The “Peanut Butter Cup” Cake

I make a lot of cake. My obsession with cake started over twenty years ago when I was in my early teens. Quite honestly I think cake has always been a fascination to me. Even before I got into it my mom made cakes for special occasions all the time and I can still remember sitting and watching her meticulously decorate some of these elaborate cakes. However, even with years of making cakes there was a common flaw. The cake, the texture, the flavor… in essence the “taste” and even with there almost always being a short coming I persisted. Then in this last year I went crazy making cakes. I made cakes of all sorts of flavors but it wasn’t until recently I discovered a secret that would change everything. Then it was as if the stars alined with technique, tricks, recipes, and ideas. Together they formed maybe the most perfect cake to date. The “Peanut Butter Cup” cake. 

When you google Peanut Butter Cup Cake there is one thing you’ll see they all have in common; they all have a chocolate cake and a peanut butter filling. To me this is all wrong. When you bite in to a Reese’s Peanut Butter Cup there is a great ratio of peanut butter to chocolate. I am sure all those cakes are delicious in their own way but it wasn’t what I was looking for.

This cake started with a revelation. GMS. This is the secret ingredient that anyone who loves to make cakes from scratch needs to know about. What is GMS?? It’s Glycerol Monostearate. This is an emulsifier the helps hot fat and water together on a chemical level. This is important in cakes because it will allow you to have lots of tiny bubbles in your batter as it bakes and in turn allows you to have a moist cake with a great crumb! So where did I hear about this wonder product? Chefsteps.com! They have tons of great cooking tips and an entire master class on cake baking.

Taking what I learned from that I wanted to experiment with making my own flavors of cakes. The issues start to arise when you start swapping ingredients you want to make sure you’re swapping like for like. You can still have issues with how the different ingredients interact. They might have more liquid, they might have different pH, they might add too much salt, and so on but that’s what experimentation is all about.

→ SOURCE DATA:
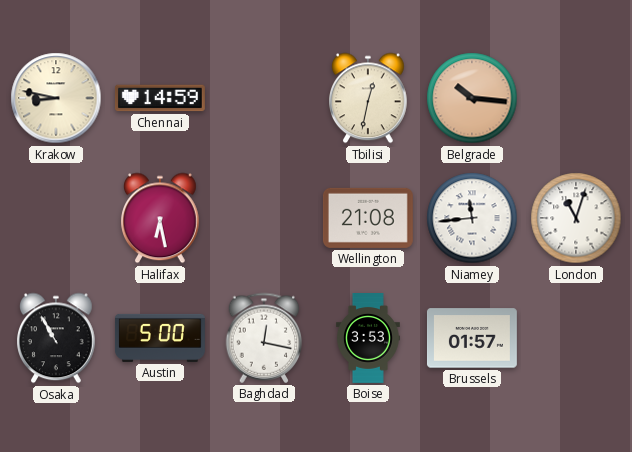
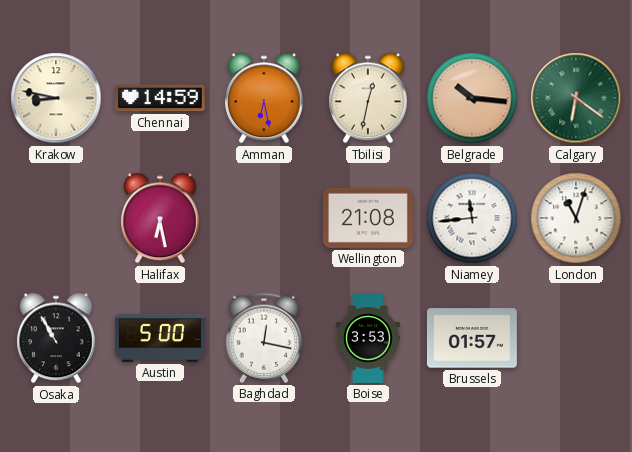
Amman: none -> 6:28
Calgary: none -> 6:21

→ STATED GOAL: Decide whether each statement agrees with the Peanut Butter Cup cake post, answering yes or no and quoting the deciding words: (a) The writer's obsession with cake began more than twenty years ago. (b) The writer learned about GMS from a cookbook. (c) The writer considers the Peanut Butter Cup cakes found through a Google search to be made the right way. The material placed after the text was taken from a separate source.

→ FINAL ANSWER:
(a) Yes: "My obsession with cake started over twenty years ago when I was in my early teens."
(b) No: "So where did I hear about this wonder product? Chefsteps.com!"
(c) No: "To me this is all wrong."